Litter decomposition is a key ecosystem process that drives carbon (C) and nutrient cycling, which could be affected by shifts in plant community composition caused by plant invasion or expansion. However, how changes in leaf litter composition (e.g., litter-mixing effect) and soil microbial community induced by shift in plant community composition affect decomposition remains elusive.

Here, by deploying 432 litterbags (50-μm mesh screen), we treated leaf litter of bamboo (Phyllostachys edulis­) and tree species (in a mixture or alone) and decomposed them in forest sites expanded or not expanded by bamboo at three regions, to assess the effects of bamboo expansion on decomposition, microbial community structure and function.

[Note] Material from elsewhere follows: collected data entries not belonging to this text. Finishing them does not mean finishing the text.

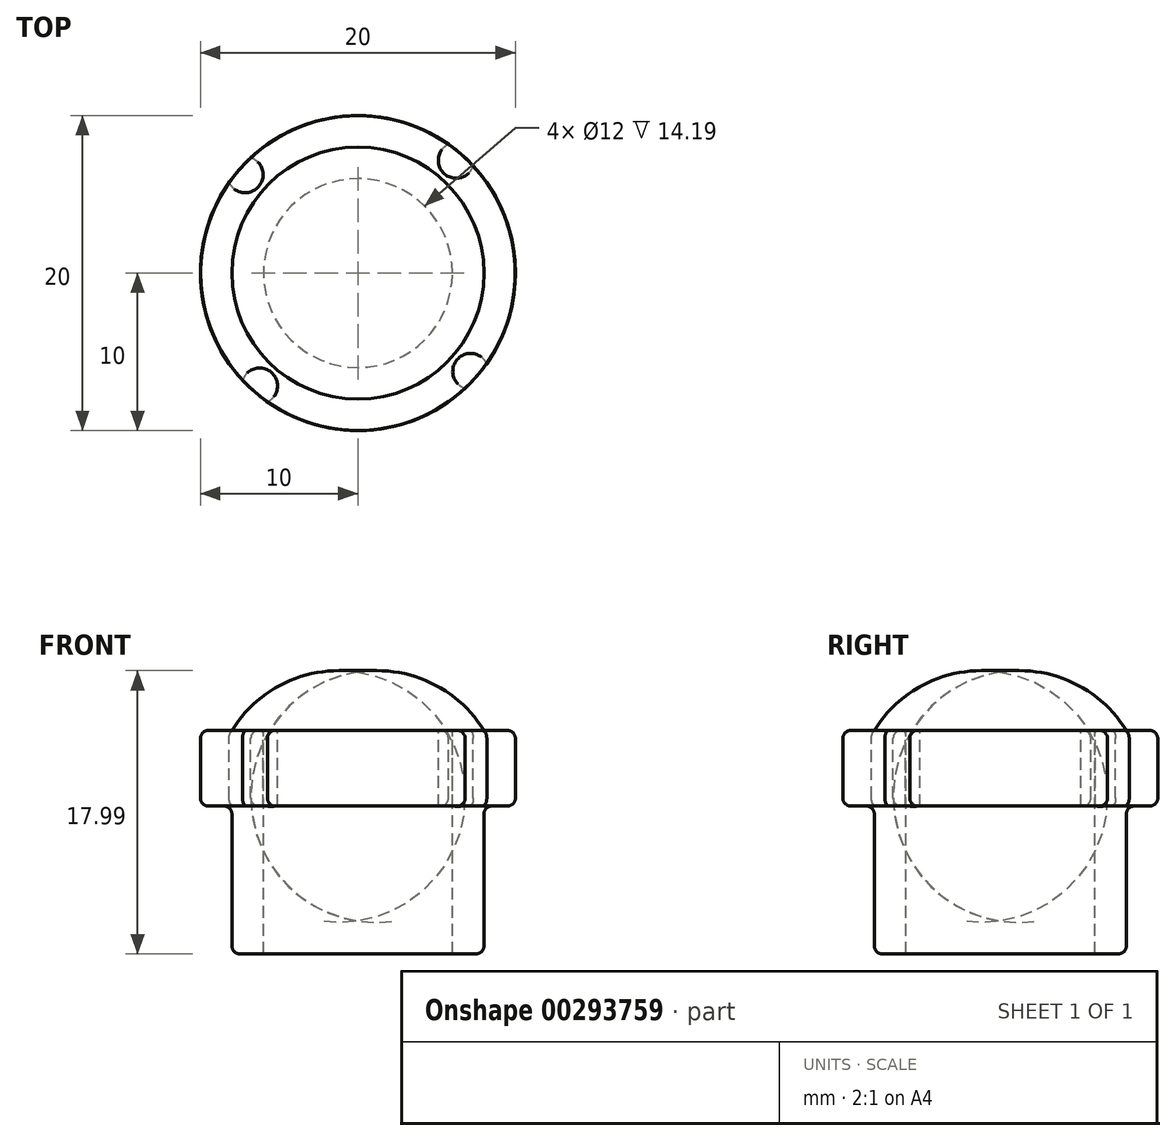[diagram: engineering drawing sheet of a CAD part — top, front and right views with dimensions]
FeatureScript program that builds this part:
annotation { "Feature Type Name" : "Feature", "Feature Type Description" : "" }
export const myFeature = defineFeature(function(context is Context, id is Id, definition is map)
    precondition{}
    {
        {
            var Q0;
            Q0=qCreatedBy(makeId("Front.planeOp"),FACE);
            var sketch = newSketch(context, id + "F0", { "sketchPlane" : qUnion([Q0])});
            skLineSegment(sketch, "E0", {"start": v(0, 0) * mm, "end": v(0, 29.7) * mm, "construction": true});
            skLineSegment(sketch, "E1", {"start": v(8, -3.7) * mm, "end": v(10, -3.7) * mm});
            skLineSegment(sketch, "E2", {"start": v(10, -3.7) * mm, "end": v(10, -8.5) * mm});
            skLineSegment(sketch, "E3", {"start": v(10, -8.5) * mm, "end": v(8, -8.5) * mm});
            skLineSegment(sketch, "E4", {"start": v(8, -8.5) * mm, "end": v(8, -17.9) * mm});
            skLineSegment(sketch, "E5", {"start": v(6, -17.9) * mm, "end": v(6, -3.7) * mm});
            skLineSegment(sketch, "E6", {"start": v(6, -3.7) * mm, "end": v(0, -3.7) * mm});
            skLineSegment(sketch, "E7", {"start": v(0, -3.7) * mm, "end": v(0, 0) * mm});
            skArc(sketch, "E8", {"start": v(8, -3.7) * mm, "mid": v(4.56, -0.65) * mm, "end": v(0, 0) * mm});
            skLineSegment(sketch, "E9", {"start": v(8, -17.9) * mm, "end": v(6, -17.9) * mm});
            skLineSegment(sketch, "E10", {"start": v(0, 0) * mm, "end": v(0, -19.89) * mm, "construction": true});
            skLineSegment(sketch, "E11", {"start": v(6, -17.9) * mm, "end": v(-10.75, -17.9) * mm, "construction": true});
            skPoint(sketch, "E12", {"position": v(0, -17.9) * mm});
            skSolve(sketch);
        }
        {
            var Q0;
            Q0=makeQuery(id+"F0.imprint","IMPRINT",FACE,{"disambiguationData":[TD([[makeQuery(id+"F0.imprint","IMPRINT",EDGE,{"derivedFrom":sQuery(id+"F0.wireOp",EDGE,"E1")}),-1.0]])]});
            var Q1;
            Q1=sQuery(id+"F0.wireOp",EDGE,"E10");
            revolve(context, id + "F1", {"entities" : qUnion([Q0]), "axis" : qUnion([Q1]), "revolveType" : RevolveType.FULL});
        }
        {
            var Q0;
            Q0=makeQuery(id+"F1.opRevolve","SWEPT_EDGE",EDGE,{"disambiguationData":[OSD([sQuery(id+"F0.wireOp",EDGE,"E1"),sQuery(id+"F0.wireOp",EDGE,"E2")])]});
            var Q1;
            Q1=makeQuery(id+"F1.opRevolve","SWEPT_EDGE",EDGE,{"disambiguationData":[OSD([sQuery(id+"F0.wireOp",EDGE,"E2"),sQuery(id+"F0.wireOp",EDGE,"E3")])]});
            var Q2;
            Q2=makeQuery(id+"F1.opRevolve","SWEPT_FACE",FACE,{"disambiguationData":[OSD([sQuery(id+"F0.wireOp",EDGE,"E4")])]});
            fillet(context, id + "F2", {"entities" : qUnion([Q0, Q1, Q2]), "radius" : .5 * mm, "tangentPropagation" : true, "allowEdgeOverflow" : false});
        }
        {
            var Q0;
            Q0=makeQuery(id+"F1.opRevolve","SWEPT_FACE",FACE,{"disambiguationData":[OSD([sQuery(id+"F0.wireOp",EDGE,"E1")])]});
            var sketch = newSketch(context, id + "F3", { "sketchPlane" : qUnion([Q0])});
            skCircle(sketch, "E13", {"center": v(7.16, -6.24) * mm, "radius": 1.14 * mm});
            skSolve(sketch);
        }
        {
            var Q0;
            {var subQ0=sQuery(id+"F3.wireOp",EDGE,"E13");var subQ1=sQuery(id+"F0.wireOp",EDGE,"E1");var subQ2=makeQuery(id+"F2.opFillet","BLEND_EDGE",EDGE,{"blendedFrom":[makeQuery(id+"F1.opRevolve","SWEPT_EDGE",EDGE,{"disambiguationData":[OSD([subQ1,sQuery(id+"F0.wireOp",EDGE,"E2")])]}),makeQuery(id+"F1.opRevolve","SWEPT_FACE",FACE,{"disambiguationData":[OSD([subQ1])]})],"blendedInto":[makeQuery(id+"F1.opRevolve","SWEPT_FACE",FACE,{"disambiguationData":[OSD([subQ1])]})]});var subQ3=makeQuery(id+"F3.imprint","INTERSECT",VERTEX,{"disambiguationData":[OD(0.0)],"derivedFrom":[subQ2,subQ0]});Q0=makeQuery(id+"F3.imprint","IMPRINT",FACE,{"disambiguationData":[TD([[makeQuery(id+"F3.imprint","IMPRINT",EDGE,{"disambiguationData":[TD([[subQ3,-1.0]])],"derivedFrom":subQ0}),1.0]])]});}
            var Q1;
            {var subQ0=sQuery(id+"F3.wireOp",EDGE,"E13");var subQ1=sQuery(id+"F0.wireOp",EDGE,"E1");var subQ2=makeQuery(id+"F2.opFillet","BLEND_EDGE",EDGE,{"blendedFrom":[makeQuery(id+"F1.opRevolve","SWEPT_EDGE",EDGE,{"disambiguationData":[OSD([subQ1,sQuery(id+"F0.wireOp",EDGE,"E2")])]}),makeQuery(id+"F1.opRevolve","SWEPT_FACE",FACE,{"disambiguationData":[OSD([subQ1])]})],"blendedInto":[makeQuery(id+"F1.opRevolve","SWEPT_FACE",FACE,{"disambiguationData":[OSD([subQ1])]})]});var subQ3=makeQuery(id+"F3.imprint","INTERSECT",VERTEX,{"disambiguationData":[OD(0.0)],"derivedFrom":[subQ2,subQ0]});Q1=makeQuery(id+"F3.imprint","IMPRINT",FACE,{"disambiguationData":[TD([[makeQuery(id+"F3.imprint","IMPRINT",EDGE,{"disambiguationData":[TD([[subQ3,1.0]])],"derivedFrom":subQ0}),1.0]])]});}
            extrude(context, id + "F4", {"entities" : qUnion([Q0, Q1]), "operationType" : NewBodyOperationType.REMOVE, "oppositeDirection" : true, "depth" : 25 * mm});
        }
        {
            var Q0;
            Q0=makeQuery(id+"F1.opRevolve","SWEPT_BODY",BODY,{"disambiguationData":[OSD([sQuery(id+"F0.wireOp",EDGE,"E1"),sQuery(id+"F0.wireOp",EDGE,"E2"),sQuery(id+"F0.wireOp",EDGE,"E3"),sQuery(id+"F0.wireOp",EDGE,"E4"),sQuery(id+"F0.wireOp",EDGE,"E5"),sQuery(id+"F0.wireOp",EDGE,"E6"),sQuery(id+"F0.wireOp",EDGE,"E7"),sQuery(id+"F0.wireOp",EDGE,"E8"),sQuery(id+"F0.wireOp",EDGE,"E9")])]});
            var Q1;
            Q1=makeQuery(id+"F1.opRevolve","SWEPT_EDGE",EDGE,{"disambiguationData":[OSD([sQuery(id+"F0.wireOp",EDGE,"E1"),sQuery(id+"F0.wireOp",EDGE,"E8")])]});
            circularPattern(context, id + "F5", {"entities" : qUnion([Q0]), "axis" : qUnion([Q1]), "angle" : 360 * degree, "instanceCount" : 4, "equalSpace" : true});
        }
    });
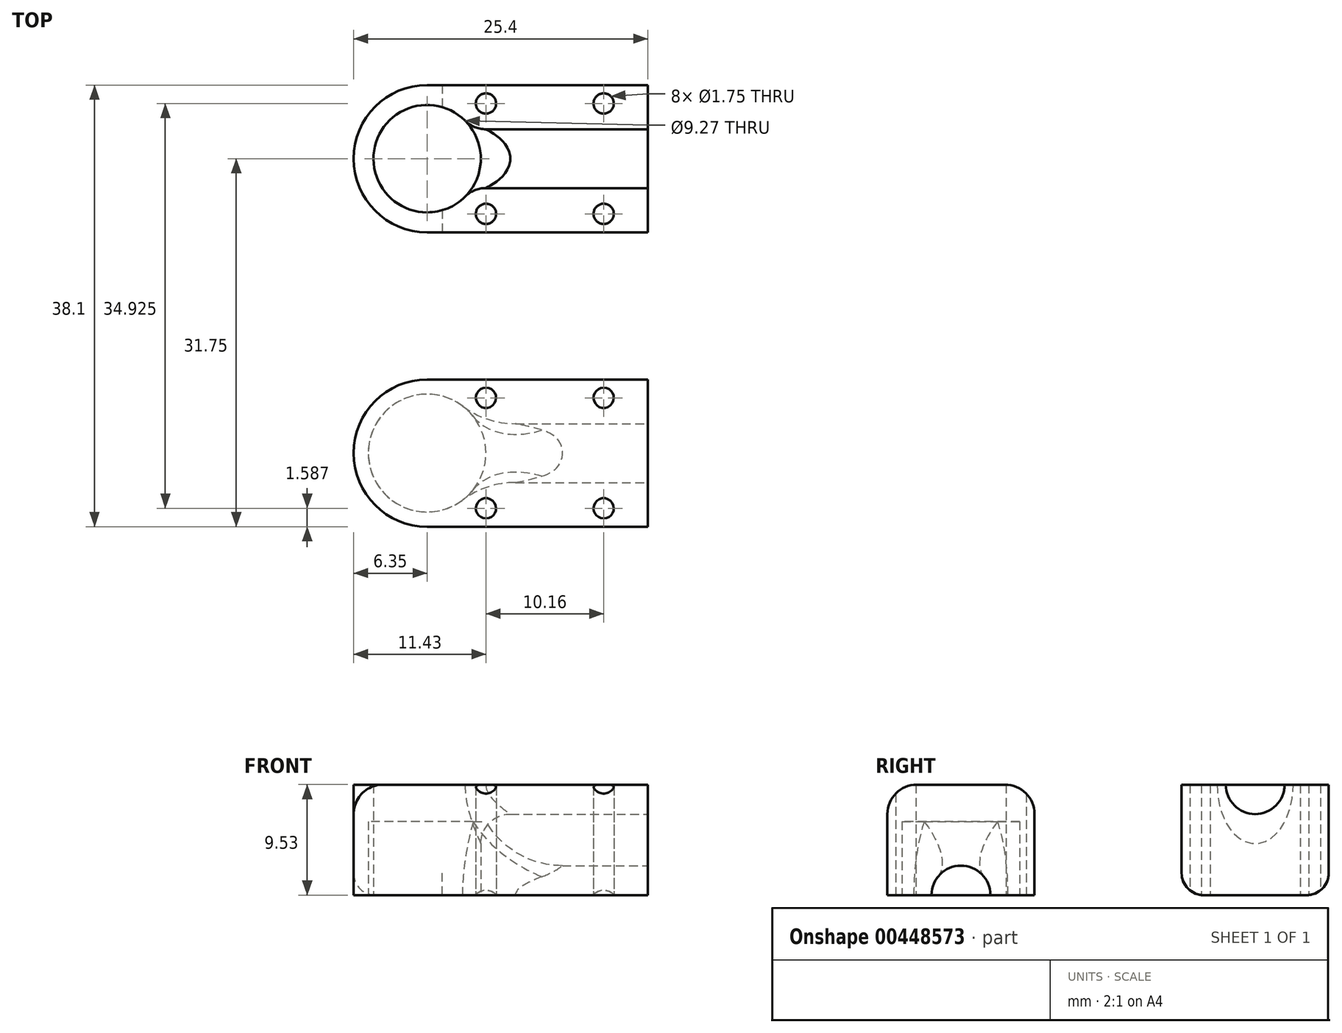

Bamboo expansion reduced microbial C to nitrogen (N) ratio and nutritional stress indicator (cy/pre), which was very likely ascribed to elevated N availability as a result of accelerated litter N release. The N loss of bamboo litter (28.1 ± 03%) was more than double of tree species litter (13.2 ± 3.1%), and decomposing litter of bamboo and tree species in a mixture increased litter N loss from 15.3± 3.1% to 25.9± 3.1% (by 69%). However, no consistent effect of litter type and litter treatment on C loss was observed. The non-additive litter-mixing effect is attributable to increased microbial nutrient use efficiency, which is illustrated by the interactive effect between litter treatment and cy/pre on decomposition. Moreover, the forest type interactively affected decomposition with cy/pre as ignoring litter treatment, where higher decay rate and litter N loss at bamboo expanded than non-expanded sites would be expected when both sites having comparable cy/pre, but the reality is that bamboo expansion tends to have lower cy/pre. These results imply a trade-off between introduced litter and nutrient use efficiency of local microbial community to drive decomposition.

Our results demonstrate that litter decomposition affected by bamboo expansion was jointly modulated by litter-mixing and microbial composition, which sheds new insights on predicting changes in soil C and nutrient cycling induced by shifts in plant community composition.